Scott MacLean, board chair of the College of Healthcare Information Management Executives, was of a similar mindset. He noted that “the number of technological factors and undiscovered vulnerabilities outside of our providers control is significant. It is an enormous challenge for our sector, and it cannot be solved by imposing costly mandates on providers.”

MacLean told Rep. John Sarbanes, D-Maryland, that his group’s member organizations are currently held to a higher privacy and security standard than their supplier partners. Bruggeman added that most software vendors “limit their liability dramatically” in contracts and are able to do so due to the greater leverage many hold over practices and smaller hospitals.

“I’m looking at a limitation of liability clause: It’s essentially a contract of adhesion in these situations, where one party has way more bargaining power than the other party,” Sarbanes responded while looking over a “fairly typical” limitation of liability clause he brought to the hearing. “You’re on the downside of that, the receiving end of that unfair liability distribution. … [It] really is outrageous when you think about what just happened, how much power and impact and influence is being consolidated in one vendor, and then the cascading impact it has on the provider community.”
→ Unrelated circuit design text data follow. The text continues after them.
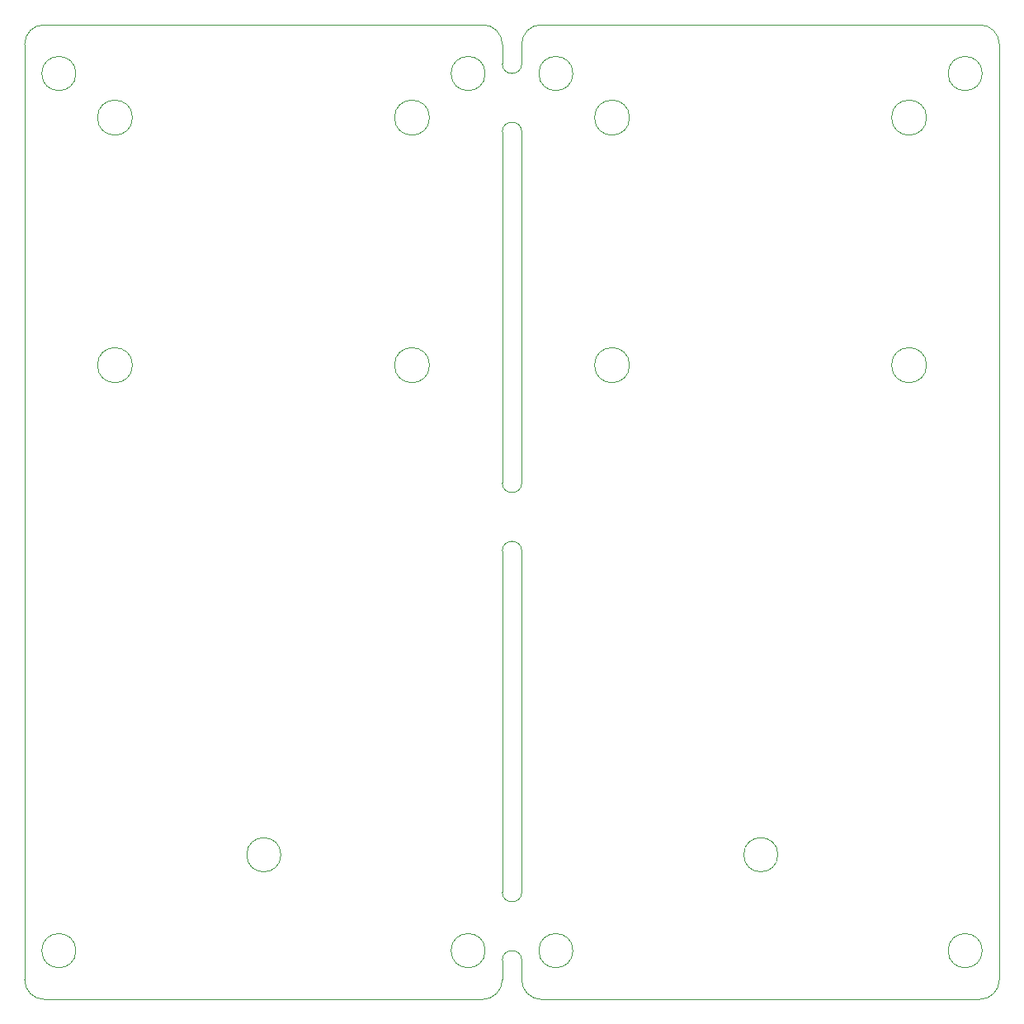
<source format=gm1>
G04 #@! TF.GenerationSoftware,KiCad,Pcbnew,(5.1.5)-3*
G04 #@! TF.CreationDate,2022-03-28T13:22:09+02:00*
G04 #@! TF.ProjectId,Panel-Game-Console,50616e65-6c2d-4476-916d-652d436f6e73,v3.3*
G04 #@! TF.SameCoordinates,Original*
G04 #@! TF.FileFunction,Profile,NP*
%FSLAX46Y46*%
G04 Gerber Fmt 4.6, Leading zero omitted, Abs format (unit mm)*
G04 Created by KiCad (PCBNEW (5.1.5)-3) date 2022-03-28 13:22:09*
%MOMM*%
%LPD*%
G04 APERTURE LIST*
%ADD10C,0.050000*%
G04 APERTURE END LIST*
D10*
X187536051Y-48525000D02*
G75*
G03X187536051Y-48525000I-1796051J0D01*
G01*
X157056051Y-73925000D02*
G75*
G03X157056051Y-73925000I-1796051J0D01*
G01*
X187536051Y-73925000D02*
G75*
G03X187536051Y-73925000I-1796051J0D01*
G01*
X151250000Y-134000000D02*
G75*
G03X151250000Y-134000000I-1750000J0D01*
G01*
X151250000Y-44000000D02*
G75*
G03X151250000Y-44000000I-1750000J0D01*
G01*
X172280000Y-124160000D02*
G75*
G03X172280000Y-124160000I-1750000J0D01*
G01*
X193250000Y-134000000D02*
G75*
G03X193250000Y-134000000I-1750000J0D01*
G01*
X157056051Y-48525000D02*
G75*
G03X157056051Y-48525000I-1796051J0D01*
G01*
X193250000Y-44000000D02*
G75*
G03X193250000Y-44000000I-1750000J0D01*
G01*
X148000000Y-138995380D02*
G75*
G02X146000000Y-136995380I0J2000000D01*
G01*
X146000000Y-134995380D02*
X146000000Y-136995380D01*
X144000000Y-136995380D02*
X144000000Y-134995380D01*
X146000000Y-127995380D02*
X146000000Y-92995380D01*
X144000000Y-92995380D02*
X144000000Y-127995380D01*
X146000000Y-85995380D02*
X146000000Y-49995380D01*
X144000000Y-49995380D02*
X144000000Y-85995380D01*
X144000000Y-134995380D02*
G75*
G02X146000000Y-134995380I1000000J0D01*
G01*
X146000000Y-127995380D02*
G75*
G02X144000000Y-127995380I-1000000J0D01*
G01*
X144000000Y-92995380D02*
G75*
G02X146000000Y-92995380I1000000J0D01*
G01*
X146000000Y-85995380D02*
G75*
G02X144000000Y-85995380I-1000000J0D01*
G01*
X144000000Y-49995380D02*
G75*
G02X146000000Y-49995380I1000000J0D01*
G01*
X146000000Y-42995380D02*
G75*
G02X144000000Y-42995380I-1000000J0D01*
G01*
X146000000Y-40995380D02*
X146000000Y-42995380D01*
X144000000Y-40995380D02*
X144000000Y-42995380D01*
X193000000Y-38995380D02*
G75*
G02X195000000Y-40995380I0J-2000000D01*
G01*
X195000000Y-136995380D02*
G75*
G02X193000000Y-138995380I-2000000J0D01*
G01*
X193000000Y-138995380D02*
X148000000Y-138995380D01*
X195000000Y-40995380D02*
X195000000Y-136995380D01*
X146000000Y-40995380D02*
G75*
G02X148000000Y-38995380I2000000J0D01*
G01*
X148000000Y-38995380D02*
X193000000Y-39000000D01*
X142000000Y-38995380D02*
G75*
G02X144000000Y-40995380I0J-2000000D01*
G01*
X144000000Y-136995380D02*
G75*
G02X142000000Y-138995380I-2000000J0D01*
G01*
X96991629Y-138995380D02*
G75*
G02X94991629Y-136995380I0J2000000D01*
G01*
X94991629Y-40995380D02*
G75*
G02X96991629Y-38995380I2000000J0D01*
G01*
X142000000Y-139000000D02*
X96991629Y-138995380D01*
X96991629Y-38995380D02*
X142000000Y-38995380D01*
X94991629Y-136995380D02*
X94991629Y-40995380D01*
X106056051Y-73925000D02*
G75*
G03X106056051Y-73925000I-1796051J0D01*
G01*
X136536051Y-73925000D02*
G75*
G03X136536051Y-73925000I-1796051J0D01*
G01*
X136536051Y-48525000D02*
G75*
G03X136536051Y-48525000I-1796051J0D01*
G01*
X106056051Y-48525000D02*
G75*
G03X106056051Y-48525000I-1796051J0D01*
G01*
X121280000Y-124160000D02*
G75*
G03X121280000Y-124160000I-1750000J0D01*
G01*
X100250000Y-134000000D02*
G75*
G03X100250000Y-134000000I-1750000J0D01*
G01*
X142250000Y-134000000D02*
G75*
G03X142250000Y-134000000I-1750000J0D01*
G01*
X142250000Y-44000000D02*
G75*
G03X142250000Y-44000000I-1750000J0D01*
G01*
X100250000Y-44000000D02*
G75*
G03X100250000Y-44000000I-1750000J0D01*
G01*
M02*

</source>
The lawmakers broadly saw the attack and systems outage as evidence against consolidation. Healthcare, they agreed, is similar to other industries that already have requirements against concentrated ownership to reduce the risk to vital national infrastructure.
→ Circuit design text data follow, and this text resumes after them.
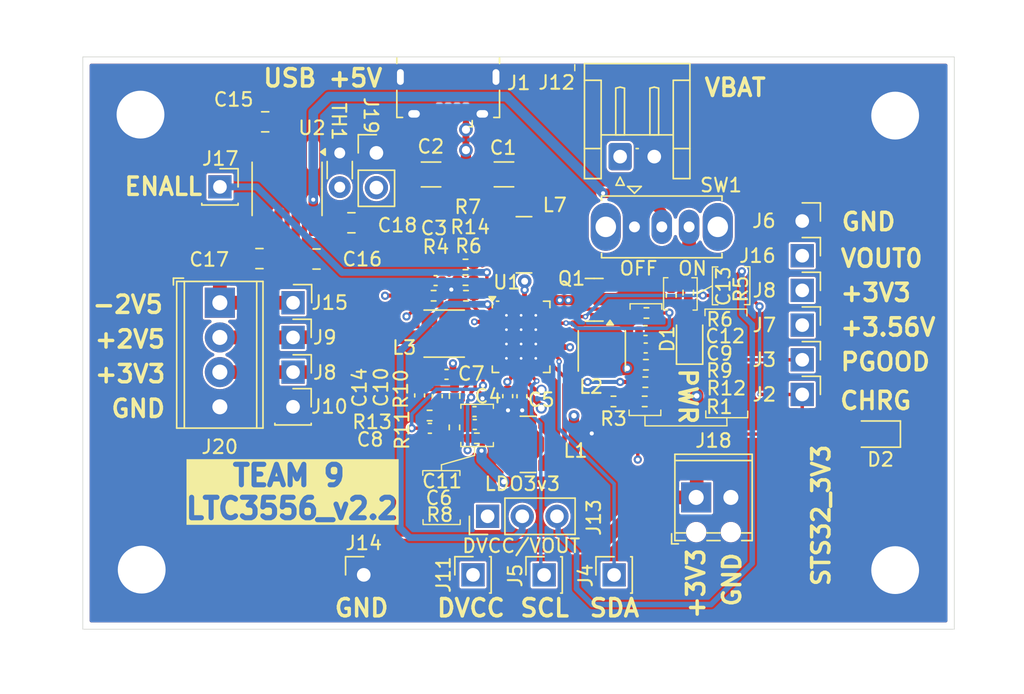
<source format=kicad_pcb>
(kicad_pcb
	(version 20240108)
	(generator "pcbnew")
	(generator_version "8.0")
	(general
		(thickness 1.6)
		(legacy_teardrops no)
	)
	(paper "A4")
	(layers
		(0 "F.Cu" signal)
		(1 "In1.Cu" signal)
		(2 "In2.Cu" signal)
		(31 "B.Cu" signal)
		(32 "B.Adhes" user "B.Adhesive")
		(33 "F.Adhes" user "F.Adhesive")
		(34 "B.Paste" user)
		(35 "F.Paste" user)
		(36 "B.SilkS" user "B.Silkscreen")
		(37 "F.SilkS" user "F.Silkscreen")
		(38 "B.Mask" user)
		(39 "F.Mask" user)
		(40 "Dwgs.User" user "User.Drawings")
		(41 "Cmts.User" user "User.Comments")
		(42 "Eco1.User" user "User.Eco1")
		(43 "Eco2.User" user "User.Eco2")
		(44 "Edge.Cuts" user)
		(45 "Margin" user)
		(46 "B.CrtYd" user "B.Courtyard")
		(47 "F.CrtYd" user "F.Courtyard")
		(48 "B.Fab" user)
		(49 "F.Fab" user)
		(50 "User.1" user)
		(51 "User.2" user)
		(52 "User.3" user)
		(53 "User.4" user)
		(54 "User.5" user)
		(55 "User.6" user)
		(56 "User.7" user)
		(57 "User.8" user)
		(58 "User.9" user)
	)
	(setup
		(stackup
			(layer "F.SilkS"
				(type "Top Silk Screen")
			)
			(layer "F.Paste"
				(type "Top Solder Paste")
			)
			(layer "F.Mask"
				(type "Top Solder Mask")
				(thickness 0.01)
			)
			(layer "F.Cu"
				(type "copper")
				(thickness 0.035)
			)
			(layer "dielectric 1"
				(type "prepreg")
				(thickness 0.1)
				(material "FR4")
				(epsilon_r 4.5)
				(loss_tangent 0.02)
			)
			(layer "In1.Cu"
				(type "copper")
				(thickness 0.035)
			)
			(layer "dielectric 2"
				(type "core")
				(thickness 1.24)
				(material "FR4")
				(epsilon_r 4.5)
				(loss_tangent 0.02)
			)
			(layer "In2.Cu"
				(type "copper")
				(thickness 0.035)
			)
			(layer "dielectric 3"
				(type "prepreg")
				(thickness 0.1)
				(material "FR4")
				(epsilon_r 4.5)
				(loss_tangent 0.02)
			)
			(layer "B.Cu"
				(type "copper")
				(thickness 0.035)
			)
			(layer "B.Mask"
				(type "Bottom Solder Mask")
				(thickness 0.01)
			)
			(layer "B.Paste"
				(type "Bottom Solder Paste")
			)
			(layer "B.SilkS"
				(type "Bottom Silk Screen")
			)
			(copper_finish "None")
			(dielectric_constraints no)
		)
		(pad_to_mask_clearance 0)
		(allow_soldermask_bridges_in_footprints no)
		(pcbplotparams
			(layerselection 0x00010fc_ffffffff)
			(plot_on_all_layers_selection 0x0000000_00000000)
			(disableapertmacros no)
			(usegerberextensions no)
			(usegerberattributes yes)
			(usegerberadvancedattributes yes)
			(creategerberjobfile yes)
			(dashed_line_dash_ratio 12.000000)
			(dashed_line_gap_ratio 3.000000)
			(svgprecision 4)
			(plotframeref no)
			(viasonmask no)
			(mode 1)
			(useauxorigin no)
			(hpglpennumber 1)
			(hpglpenspeed 20)
			(hpglpendiameter 15.000000)
			(pdf_front_fp_property_popups yes)
			(pdf_back_fp_property_popups yes)
			(dxfpolygonmode yes)
			(dxfimperialunits yes)
			(dxfusepcbnewfont yes)
			(psnegative no)
			(psa4output no)
			(plotreference yes)
			(plotvalue yes)
			(plotfptext yes)
			(plotinvisibletext no)
			(sketchpadsonfab no)
			(subtractmaskfromsilk no)
			(outputformat 1)
			(mirror no)
			(drillshape 1)
			(scaleselection 1)
			(outputdirectory "")
		)
	)
	(net 0 "")
	(net 1 "GND")
	(net 2 "Net-(J1-VBUS)")
	(net 3 "Net-(U1-CLPROG)")
	(net 4 "Net-(J11-Pin_1)")
	(net 5 "Net-(U1-FB3)")
	(net 6 "Net-(U1-VC3)")
	(net 7 "Net-(J16-Pin_1)")
	(net 8 "Net-(U1-FB2)")
	(net 9 "Net-(U1-FB1)")
	(net 10 "Net-(J7-Pin_1)")
	(net 11 "Net-(J20-Pin_2)")
	(net 12 "Net-(U2-CAP+)")
	(net 13 "Net-(U2-CAP-)")
	(net 14 "Net-(J15-Pin_1)")
	(net 15 "Net-(D1-A)")
	(net 16 "unconnected-(J1-ID-Pad4)")
	(net 17 "unconnected-(J1-D--Pad2)")
	(net 18 "unconnected-(J1-D+-Pad3)")
	(net 19 "Net-(J4-Pin_1)")
	(net 20 "Net-(J5-Pin_1)")
	(net 21 "VBAT")
	(net 22 "Net-(U1-SW2)")
	(net 23 "Net-(U1-SW1)")
	(net 24 "Net-(U1-SW)")
	(net 25 "Net-(Q1-G)")
	(net 26 "Net-(U1-PROG)")
	(net 27 "Net-(U1-SWCD3)")
	(net 28 "Net-(U1-SWAB3)")
	(net 29 "unconnected-(U1-SEQ-Pad27)")
	(net 30 "Net-(J18-Pin_1)")
	(net 31 "Net-(J17-Pin_1)")
	(net 32 "Net-(D2-K)")
	(net 33 "Net-(D2-A)")
	(net 34 "Net-(J13-Pin_3)")
	(net 35 "Net-(J3-Pin_1)")
	(net 36 "Net-(J13-Pin_2)")
	(net 37 "Net-(C3-Pad2)")
	(net 38 "Net-(J19-Pin_2)")
	(net 39 "Net-(U2-OSC)")
	(net 40 "Net-(U2-LV)")
	(net 41 "unconnected-(U2-BOOST-Pad1)")
	(footprint "Inductor_SMD:L_Coilcraft_LPS3010" (layer "F.Cu") (at 135.5575 99.6825))
	(footprint "Capacitor_SMD:C_0402_1005Metric" (layer "F.Cu") (at 133.76 104.21 -90))
	(footprint "Resistor_SMD:R_0402_1005Metric_Pad0.72x0.64mm_HandSolder" (layer "F.Cu") (at 137.12 95.767 180))
	(footprint "Connector_PinSocket_2.54mm:PinSocket_1x01_P2.54mm_Vertical" (layer "F.Cu") (at 124.525 97.4225))
	(footprint "Capacitor_SMD:C_1206_3216Metric" (layer "F.Cu") (at 139.93375 88.025))
	(footprint "Connector_PinHeader_2.54mm:PinHeader_1x02_P2.54mm_Vertical" (layer "F.Cu") (at 130.595 86.4494))
	(footprint "Connector_PinHeader_2.54mm:PinHeader_1x01_P2.54mm_Vertical" (layer "F.Cu") (at 129.667 117.348))
	(footprint "Package_TO_SOT_SMD:SOT-23" (layer "F.Cu") (at 146.54 97.205 180))
	(footprint "Connector_PinSocket_2.54mm:PinSocket_1x01_P2.54mm_Vertical" (layer "F.Cu") (at 137.668 117.348 90))
	(footprint "Capacitor_SMD:C_0805_2012Metric_Pad1.18x1.45mm_HandSolder" (layer "F.Cu") (at 126.21 94.2225 180))
	(footprint "Resistor_SMD:R_0402_1005Metric_Pad0.72x0.64mm_HandSolder" (layer "F.Cu") (at 150.241 104.648))
	(footprint "Capacitor_SMD:C_1206_3216Metric" (layer "F.Cu") (at 134.59625 88.03 180))
	(footprint "Connector_PinSocket_2.54mm:PinSocket_1x01_P2.54mm_Vertical" (layer "F.Cu") (at 161.775 93.98))
	(footprint "Capacitor_SMD:C_0402_1005Metric" (layer "F.Cu") (at 150.3163 100.7375))
	(footprint "Capacitor_SMD:C_0402_1005Metric" (layer "F.Cu") (at 134.51 106.62 180))
	(footprint "MountingHole:MountingHole_3.5mm_Pad_TopBottom" (layer "F.Cu") (at 168.58 117))
	(footprint "Inductor_SMD:L_Coilcraft_LPS3010" (layer "F.Cu") (at 147.1 100.95 90))
	(footprint "Capacitor_SMD:C_0402_1005Metric" (layer "F.Cu") (at 135.73 102.67))
	(footprint "Resistor_SMD:R_0402_1005Metric_Pad0.72x0.64mm_HandSolder" (layer "F.Cu") (at 134.7825 96.91 180))
	(footprint "MountingHole:MountingHole_3.5mm_Pad_TopBottom" (layer "F.Cu") (at 113.32 83.6475))
	(footprint "Connector_PinSocket_2.54mm:PinSocket_1x01_P2.54mm_Vertical" (layer "F.Cu") (at 148 117.353 90))
	(footprint "Connector_PinSocket_2.54mm:PinSocket_1x01_P2.54mm_Vertical" (layer "F.Cu") (at 161.775 101.6))
	(footprint "Resistor_SMD:R_0402_1005Metric_Pad0.72x0.64mm_HandSolder" (layer "F.Cu") (at 137.12 94.62 180))
	(footprint "Resistor_SMD:R_0402_1005Metric_Pad0.72x0.64mm_HandSolder" (layer "F.Cu") (at 134.49 105.68 180))
	(footprint "Connector_PinHeader_2.54mm:PinHeader_1x03_P2.54mm_Vertical" (layer "F.Cu") (at 138.735 113.06 90))
	(footprint "Connector_USB:USB_Micro-B_Amphenol_10118194-0001LF_Horizontal" (layer "F.Cu") (at 135.85 82.1944 180))
	(footprint "Capacitor_THT:C_Disc_D3.0mm_W1.6mm_P2.50mm" (layer "F.Cu") (at 127.91 86.4575 -90))
	(footprint "MountingHole:MountingHole_3.5mm_Pad_TopBottom" (layer "F.Cu") (at 168.58 83.72))
	(footprint "Resistor_SMD:R_0402_1005Metric_Pad0.72x0.64mm_HandSolder" (layer "F.Cu") (at 137.1525 96.91 180))
	(footprint "Capacitor_SMD:C_0805_2012Metric_Pad1.18x1.45mm_HandSolder" (layer "F.Cu") (at 128.765 91.5675))
	(footprint "TerminalBlock_Phoenix:TerminalBlock_Phoenix_MPT-0,5-2-2.54_1x02_P2.54mm_Horizontal" (layer "F.Cu") (at 154.01 111.6775))
	(footprint "Resistor_SMD:R_0402_1005Metric_Pad0.72x0.64mm_HandSolder" (layer "F.Cu") (at 136.31 106.55 90))
	(footprint "Package_DFN_QFN:QFN-28-1EP_4x5mm_P0.5mm_EP2.65x3.65mm_ThermalVias" (layer "F.Cu") (at 141.19 99.92))
	(footprint "Capacitor_SMD:C_0402_1005Metric" (layer "F.Cu") (at 140.21 104.26 90))
	(footprint "Capacitor_SMD:C_0402_1005Metric" (layer "F.Cu") (at 152.18 96.91 -90))
	(footprint "Capacitor_SMD:C_0805_2012Metric_Pad1.18x1.45mm_HandSolder" (layer "F.Cu") (at 122.4525 84.175 180))
	(footprint "Resistor_SMD:R_0402_1005Metric_Pad0.72x0.64mm_HandSolder"
		(layer "F.Cu")
		(uuid "97afc078-984f-49b8-9801-da28356a7d2b")
		(at 150.368 98.171 180)
		(descr "Resistor SMD 0402 (1005 Metric), square (rectangular) end terminal, IPC_7351 nominal with elongated pad for handsoldering. (Body size source: IPC-SM-782 page 72, https://www.pcb-3d.com/wordpress/wp-content/uploads/ipc-sm-782a_amendment_1_and_2.pdf), generated with kicad-footprint-generator")
		(tags "resistor handsolder")
		(property "Reference" "R6"
			(at -5.367 -0.479 0)
			(layer "F.SilkS")
			(uuid "ce4f0253-2da4-4564-9c82-734e0267634c")
			(effects
				(font
					(size 1 1)
					(thickness 0.15)
				)
			)
		)
		(property "Value" "3.01K"
			(at 0 1.17 0)
			(layer "F.Fab")
			(uuid "20c40a54-7bc4-4b99-9bdd-211b06546880")
			(effects
				(font
					(size 1 1)
					(thickness 0.15)
				)
			)
		)
		(property "Footprint" "Resistor_SMD:R_0402_1005Metric_Pad0.72x0.64mm_HandSolder"
			(at 0 0 180)
			(unlocked yes)
			(layer "F.Fab")
			(hide yes)
			(uuid "e6ac003a-c612-43be-b343-a8f63730a597")
			(effects
				(font
					(size 1.27 1.27)
					(thickness 0.15)
				)
			)
		)
		(property "Datasheet" ""
			(at 0 0 180)
			(unlocked yes)
			(layer "F.Fab")
			(hide yes)
			(uuid "12411412-2498-4eef-888d-422b58224c7f")
			(effects
				(font
					(size 1.27 1.27)
					(thickness 0.15)
				)
			)
		)
		(property "Description" "Resistor, US symbol"
			(at 0 0 180)
			(unlocked yes)
			(layer "F.Fab")
			(hide yes)
			(uuid "fdce3525-3087-4698-9e75-27332a06dbb0")
			(effects
				(font
					(size 1.27 1.27)
					(thickness 0.15)
				)
			)
		)
		(property ki_fp_filters "R_*")
		(path "/96567fe1-c93d-48e3-bd1a-fd0615429626")
		(sheetname "Root")
		(sheetfile "LTC3556_v2.1.kicad_sch")
		(attr smd)
		(fp_line
			(start -0.167621 0.38)
			(end 0.167621 0.38)
			(stroke
				(width 0.12)
				(type solid)
			)
			(layer "F.SilkS")
			(uuid "ba4edce6-f608-471e-9867-e63eeea0adfd")
		)
		(fp_line
			(start -0.167621 -0.38)
			(end 0.167621 -0.38)
			(stroke
				
... [612279 chars truncated]
</source>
Each of the witnesses and several of the representatives said they would recommend increased consideration of cybersecurity risk when regulators like the Federal Trade Commission weigh a proposed merger.

Several hearing attendees also warned that events like the Change Healthcare disruption could actually fuel increased consolidation by forcing financially threatened providers into the arms of larger entities. When asked by Rep. Earl Carter, R-Georgia, whether UnitedHealth Group was “exploiting physicians’ cash shortfalls” to secure new acquisitions, Bruggeman and Riggi pointed to the fact that UnitedHealth Group’s Optum successfully petitioned for emergency approval to acquire Oregon medical practice the Corvallis Clinic last month.

“How alarming is this? I’m at a loss for words. I just cannot believe this,” Carter responded. “We’ve got to address this situation.”

“Couldn’t agree more,” Health Subcommittee Vice Chair Larry Bucshon, M.D., said.